Exercise details – For the string "Iași", search the entries below and copy every line where it appears.

————

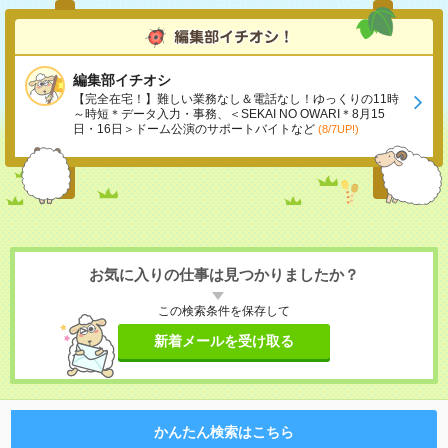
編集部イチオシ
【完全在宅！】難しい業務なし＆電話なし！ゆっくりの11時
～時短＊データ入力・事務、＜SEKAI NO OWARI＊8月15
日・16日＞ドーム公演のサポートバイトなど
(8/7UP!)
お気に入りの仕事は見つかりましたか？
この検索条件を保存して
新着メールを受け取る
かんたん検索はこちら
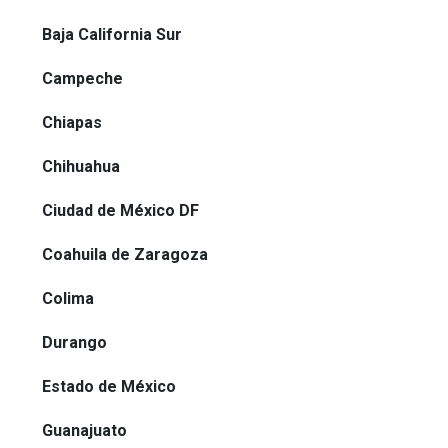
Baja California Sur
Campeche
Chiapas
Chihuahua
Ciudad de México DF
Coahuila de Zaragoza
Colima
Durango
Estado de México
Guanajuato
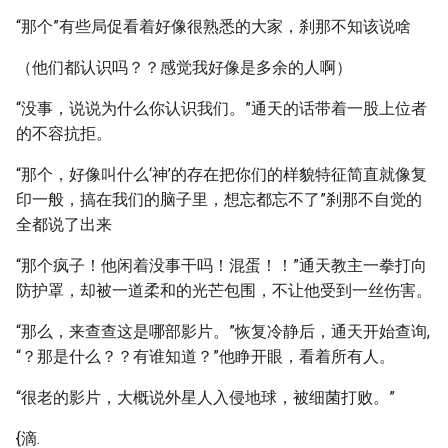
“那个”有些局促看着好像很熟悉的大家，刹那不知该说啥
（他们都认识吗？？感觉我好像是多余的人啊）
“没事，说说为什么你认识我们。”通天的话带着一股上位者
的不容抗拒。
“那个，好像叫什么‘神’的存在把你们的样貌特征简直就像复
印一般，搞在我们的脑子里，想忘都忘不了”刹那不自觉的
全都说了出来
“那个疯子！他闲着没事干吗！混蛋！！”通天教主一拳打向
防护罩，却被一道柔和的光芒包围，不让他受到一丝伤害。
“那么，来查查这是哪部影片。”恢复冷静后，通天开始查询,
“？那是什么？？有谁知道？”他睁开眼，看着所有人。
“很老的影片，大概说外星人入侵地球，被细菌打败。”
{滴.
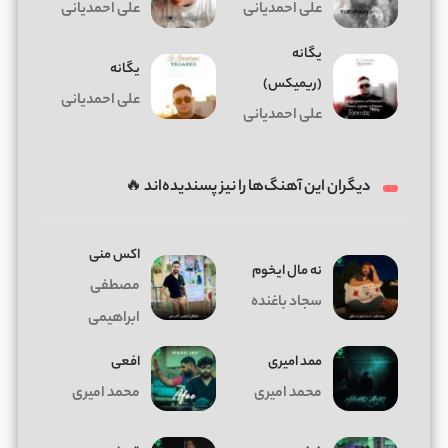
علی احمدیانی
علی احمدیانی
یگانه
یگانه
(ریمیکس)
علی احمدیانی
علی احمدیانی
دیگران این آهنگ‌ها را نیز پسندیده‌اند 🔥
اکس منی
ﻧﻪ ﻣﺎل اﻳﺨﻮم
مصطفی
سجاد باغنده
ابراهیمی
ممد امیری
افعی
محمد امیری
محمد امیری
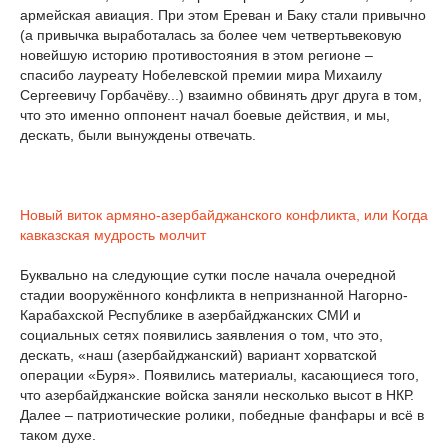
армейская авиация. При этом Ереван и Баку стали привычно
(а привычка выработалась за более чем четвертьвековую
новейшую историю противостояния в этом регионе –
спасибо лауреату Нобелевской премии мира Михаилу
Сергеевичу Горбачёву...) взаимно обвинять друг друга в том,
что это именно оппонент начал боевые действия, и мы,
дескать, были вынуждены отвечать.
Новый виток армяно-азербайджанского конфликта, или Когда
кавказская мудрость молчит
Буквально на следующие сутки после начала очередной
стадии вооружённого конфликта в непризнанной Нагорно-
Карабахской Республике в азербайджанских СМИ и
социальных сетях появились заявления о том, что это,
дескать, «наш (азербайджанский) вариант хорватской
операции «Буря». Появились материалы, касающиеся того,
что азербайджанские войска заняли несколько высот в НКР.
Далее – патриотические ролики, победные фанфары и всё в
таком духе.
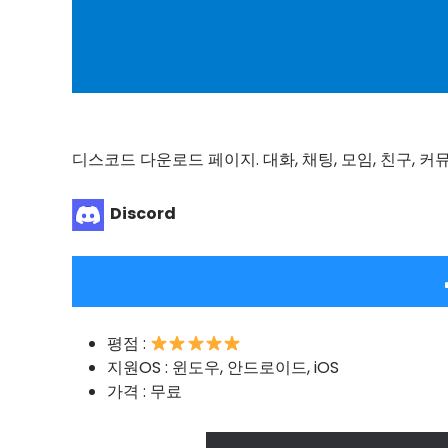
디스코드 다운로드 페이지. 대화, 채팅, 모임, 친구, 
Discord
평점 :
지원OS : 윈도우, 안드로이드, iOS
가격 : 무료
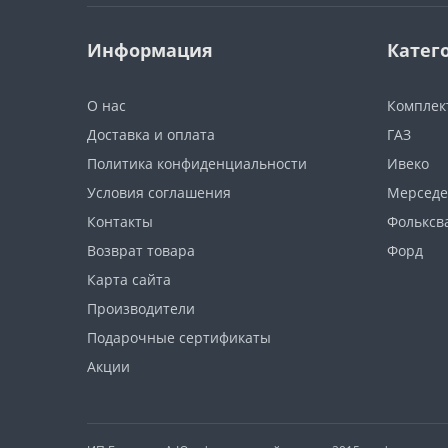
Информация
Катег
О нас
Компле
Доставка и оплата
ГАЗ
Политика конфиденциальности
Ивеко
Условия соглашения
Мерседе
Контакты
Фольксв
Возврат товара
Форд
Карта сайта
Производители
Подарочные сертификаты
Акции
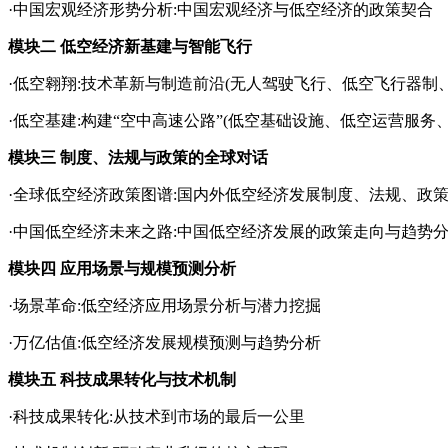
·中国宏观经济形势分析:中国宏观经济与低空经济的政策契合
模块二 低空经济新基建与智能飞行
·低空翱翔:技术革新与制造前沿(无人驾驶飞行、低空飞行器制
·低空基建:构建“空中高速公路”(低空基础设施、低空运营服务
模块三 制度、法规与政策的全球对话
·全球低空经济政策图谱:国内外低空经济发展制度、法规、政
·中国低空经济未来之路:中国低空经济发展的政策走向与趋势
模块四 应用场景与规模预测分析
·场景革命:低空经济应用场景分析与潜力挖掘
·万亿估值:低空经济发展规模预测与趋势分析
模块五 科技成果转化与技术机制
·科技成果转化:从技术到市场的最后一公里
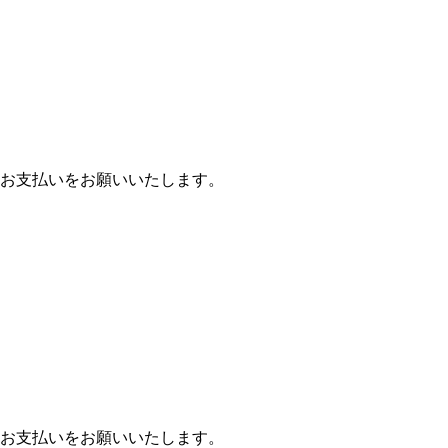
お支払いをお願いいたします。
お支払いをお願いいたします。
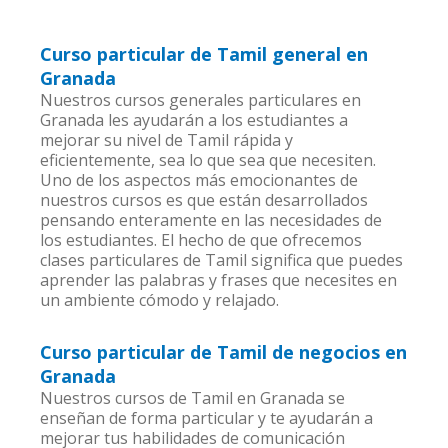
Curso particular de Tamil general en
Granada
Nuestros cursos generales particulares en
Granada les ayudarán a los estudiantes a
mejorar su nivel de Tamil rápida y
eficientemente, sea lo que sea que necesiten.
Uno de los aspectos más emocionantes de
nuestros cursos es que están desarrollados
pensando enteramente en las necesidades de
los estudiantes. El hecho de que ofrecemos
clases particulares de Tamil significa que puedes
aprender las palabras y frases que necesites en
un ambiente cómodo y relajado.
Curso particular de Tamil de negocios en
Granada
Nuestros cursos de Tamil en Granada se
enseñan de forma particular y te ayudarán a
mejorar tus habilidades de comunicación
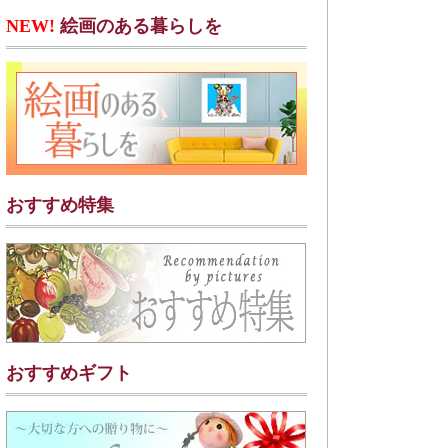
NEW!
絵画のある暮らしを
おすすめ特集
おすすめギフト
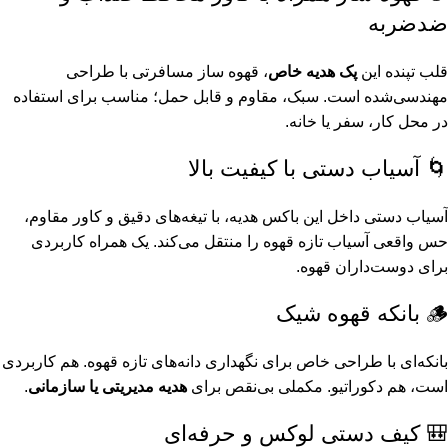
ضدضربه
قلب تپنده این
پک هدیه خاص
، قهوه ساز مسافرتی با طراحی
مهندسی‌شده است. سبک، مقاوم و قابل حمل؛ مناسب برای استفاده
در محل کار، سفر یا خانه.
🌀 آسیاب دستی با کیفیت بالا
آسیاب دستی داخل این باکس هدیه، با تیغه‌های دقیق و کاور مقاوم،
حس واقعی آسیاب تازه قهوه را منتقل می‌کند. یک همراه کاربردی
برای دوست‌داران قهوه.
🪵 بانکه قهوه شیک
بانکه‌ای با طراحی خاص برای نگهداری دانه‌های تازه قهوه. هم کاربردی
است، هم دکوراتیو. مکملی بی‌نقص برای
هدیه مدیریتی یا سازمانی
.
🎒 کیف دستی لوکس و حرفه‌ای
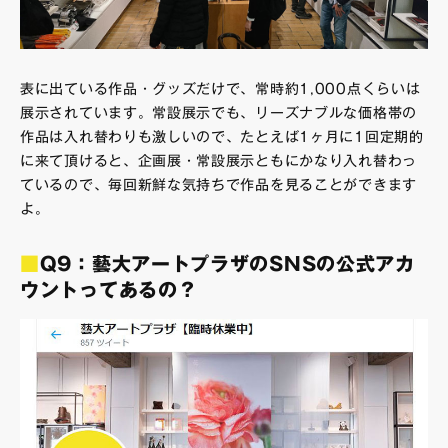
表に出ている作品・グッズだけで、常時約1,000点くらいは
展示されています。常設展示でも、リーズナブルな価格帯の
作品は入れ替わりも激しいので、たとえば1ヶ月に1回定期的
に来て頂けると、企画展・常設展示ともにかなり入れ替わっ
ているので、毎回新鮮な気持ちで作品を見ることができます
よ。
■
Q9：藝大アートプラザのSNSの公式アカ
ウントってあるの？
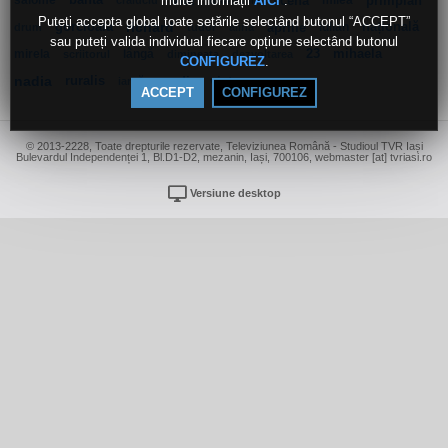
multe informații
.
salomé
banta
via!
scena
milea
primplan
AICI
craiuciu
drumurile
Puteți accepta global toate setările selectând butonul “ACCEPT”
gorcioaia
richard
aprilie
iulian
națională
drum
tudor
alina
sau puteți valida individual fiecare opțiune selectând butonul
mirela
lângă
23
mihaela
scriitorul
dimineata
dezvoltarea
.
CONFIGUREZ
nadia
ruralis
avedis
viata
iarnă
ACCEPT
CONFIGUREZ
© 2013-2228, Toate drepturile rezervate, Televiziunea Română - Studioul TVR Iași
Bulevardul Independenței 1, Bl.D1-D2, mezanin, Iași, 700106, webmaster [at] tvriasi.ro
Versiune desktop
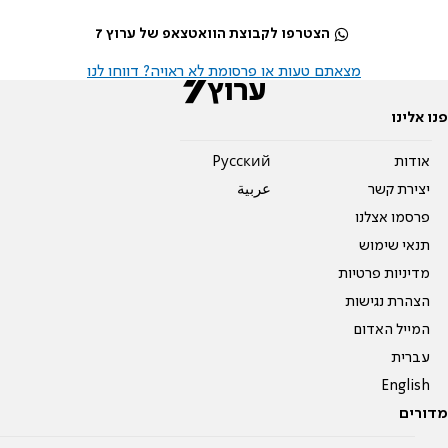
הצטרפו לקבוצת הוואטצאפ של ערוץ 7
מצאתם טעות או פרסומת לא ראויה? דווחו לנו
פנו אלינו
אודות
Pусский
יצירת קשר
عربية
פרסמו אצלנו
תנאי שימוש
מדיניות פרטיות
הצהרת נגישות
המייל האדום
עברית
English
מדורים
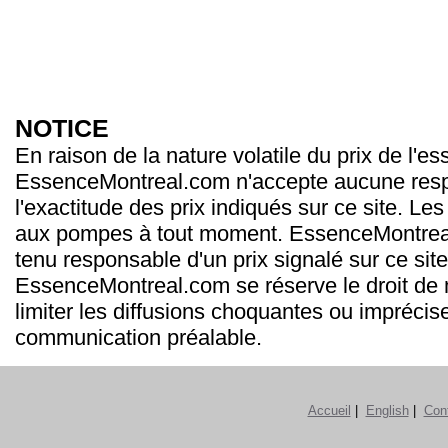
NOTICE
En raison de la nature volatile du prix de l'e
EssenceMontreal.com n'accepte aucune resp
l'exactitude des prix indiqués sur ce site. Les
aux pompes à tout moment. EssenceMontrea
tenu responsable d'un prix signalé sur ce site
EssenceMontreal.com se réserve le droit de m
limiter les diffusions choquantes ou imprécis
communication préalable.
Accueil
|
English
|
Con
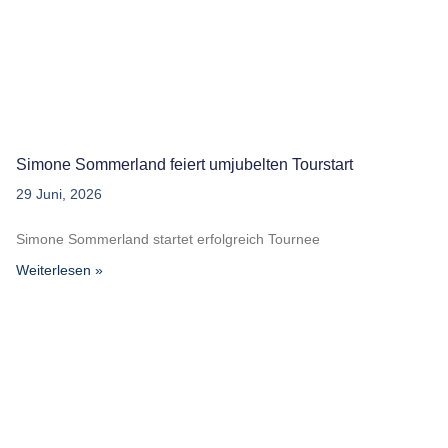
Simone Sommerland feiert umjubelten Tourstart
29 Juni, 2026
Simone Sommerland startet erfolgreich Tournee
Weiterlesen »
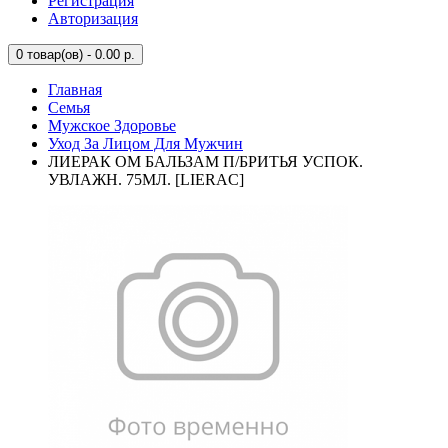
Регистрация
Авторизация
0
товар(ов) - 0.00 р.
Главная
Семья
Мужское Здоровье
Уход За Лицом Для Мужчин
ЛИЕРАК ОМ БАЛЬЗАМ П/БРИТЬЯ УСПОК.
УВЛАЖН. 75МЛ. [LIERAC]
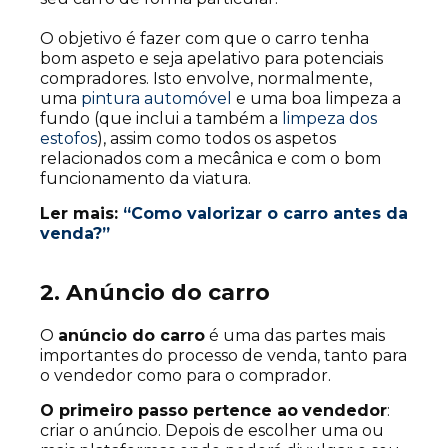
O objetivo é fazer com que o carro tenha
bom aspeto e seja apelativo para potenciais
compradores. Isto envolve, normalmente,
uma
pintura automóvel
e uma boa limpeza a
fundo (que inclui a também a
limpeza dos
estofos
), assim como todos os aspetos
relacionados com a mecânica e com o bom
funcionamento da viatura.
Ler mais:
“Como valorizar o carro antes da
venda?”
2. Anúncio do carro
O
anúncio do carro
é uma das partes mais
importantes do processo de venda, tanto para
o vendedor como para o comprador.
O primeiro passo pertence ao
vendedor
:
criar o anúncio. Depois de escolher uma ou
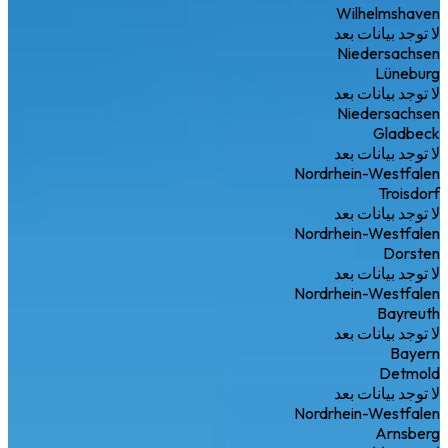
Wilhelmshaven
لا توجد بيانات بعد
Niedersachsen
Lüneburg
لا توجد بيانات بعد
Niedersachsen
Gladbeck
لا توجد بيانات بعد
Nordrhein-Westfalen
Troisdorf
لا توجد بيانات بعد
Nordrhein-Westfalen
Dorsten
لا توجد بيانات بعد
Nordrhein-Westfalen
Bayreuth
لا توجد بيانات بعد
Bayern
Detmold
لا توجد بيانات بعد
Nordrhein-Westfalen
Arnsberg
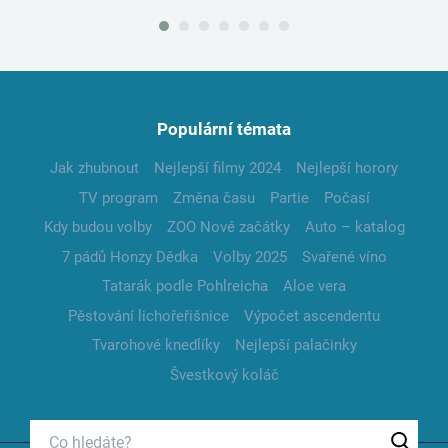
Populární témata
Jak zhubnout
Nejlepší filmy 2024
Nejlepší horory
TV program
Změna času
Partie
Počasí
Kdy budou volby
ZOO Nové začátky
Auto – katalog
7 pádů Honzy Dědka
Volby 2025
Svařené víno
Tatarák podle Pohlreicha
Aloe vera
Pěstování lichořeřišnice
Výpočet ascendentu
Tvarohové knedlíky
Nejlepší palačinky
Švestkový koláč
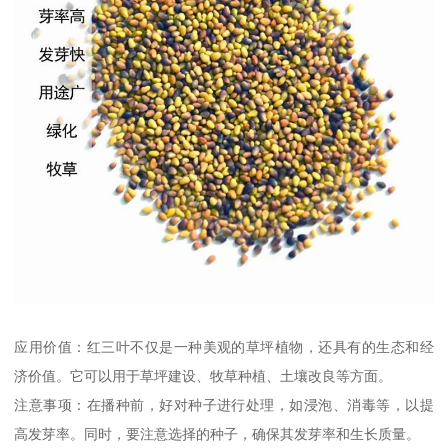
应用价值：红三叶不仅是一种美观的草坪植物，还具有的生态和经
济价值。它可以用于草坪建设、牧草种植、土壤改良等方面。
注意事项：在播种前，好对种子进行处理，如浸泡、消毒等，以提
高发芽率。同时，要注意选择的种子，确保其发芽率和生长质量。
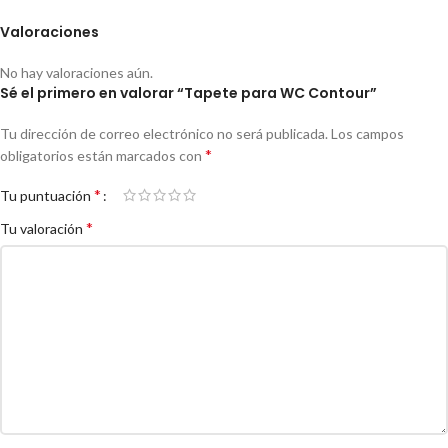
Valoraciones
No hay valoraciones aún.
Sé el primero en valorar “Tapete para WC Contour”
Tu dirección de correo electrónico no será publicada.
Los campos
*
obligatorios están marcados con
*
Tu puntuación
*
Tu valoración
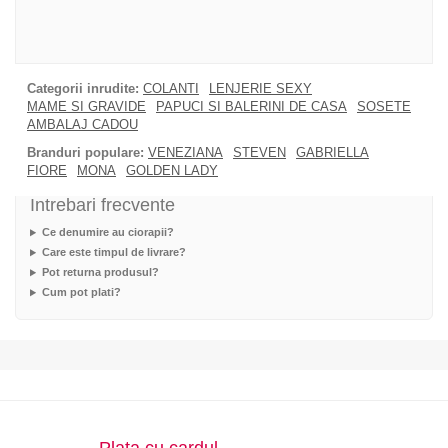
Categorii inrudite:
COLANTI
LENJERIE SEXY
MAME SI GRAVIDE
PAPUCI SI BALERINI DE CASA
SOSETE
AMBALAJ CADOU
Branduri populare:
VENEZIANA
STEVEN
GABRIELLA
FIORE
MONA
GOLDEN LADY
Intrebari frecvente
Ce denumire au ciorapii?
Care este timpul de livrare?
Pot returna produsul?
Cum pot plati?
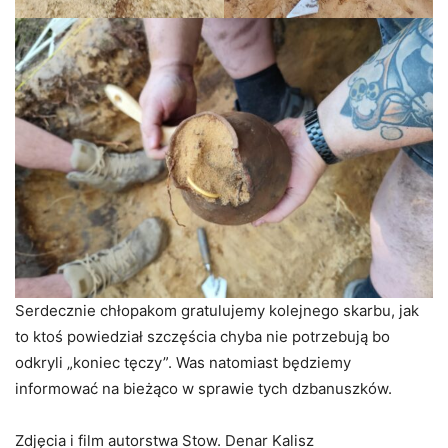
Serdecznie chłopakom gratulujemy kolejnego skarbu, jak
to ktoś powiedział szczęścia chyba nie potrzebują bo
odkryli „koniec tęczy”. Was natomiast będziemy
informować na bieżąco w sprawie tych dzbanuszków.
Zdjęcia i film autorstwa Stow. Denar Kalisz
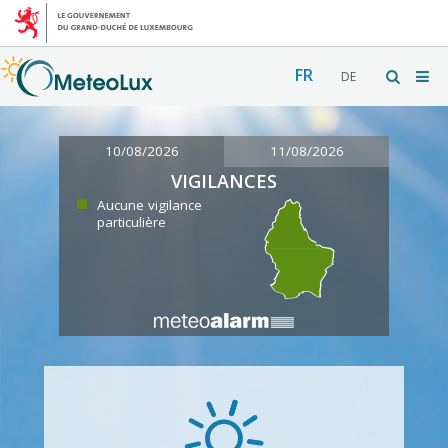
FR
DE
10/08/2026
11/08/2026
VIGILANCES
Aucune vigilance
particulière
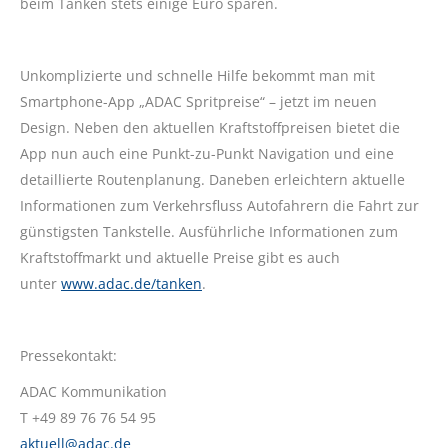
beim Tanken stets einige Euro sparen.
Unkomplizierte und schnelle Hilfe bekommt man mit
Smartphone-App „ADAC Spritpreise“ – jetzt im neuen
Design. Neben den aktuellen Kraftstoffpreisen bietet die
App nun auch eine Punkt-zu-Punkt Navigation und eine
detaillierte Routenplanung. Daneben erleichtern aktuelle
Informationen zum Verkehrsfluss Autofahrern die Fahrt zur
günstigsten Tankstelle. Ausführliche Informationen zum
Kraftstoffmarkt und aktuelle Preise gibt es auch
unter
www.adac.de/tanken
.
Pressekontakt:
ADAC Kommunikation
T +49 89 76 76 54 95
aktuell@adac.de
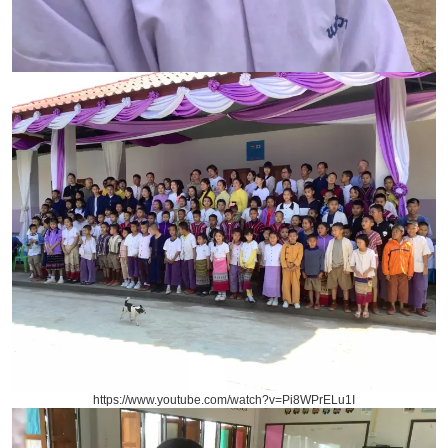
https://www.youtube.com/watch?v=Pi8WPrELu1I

————

Reply to the task –
© 2013-2228, Toate drepturile rezervate, Televiziunea Română - Studioul TVR Iași
Bulevardul Independenței 1, Bl.D1-D2, mezanin, Iași, 700106, webmaster [at] tvriasi.ro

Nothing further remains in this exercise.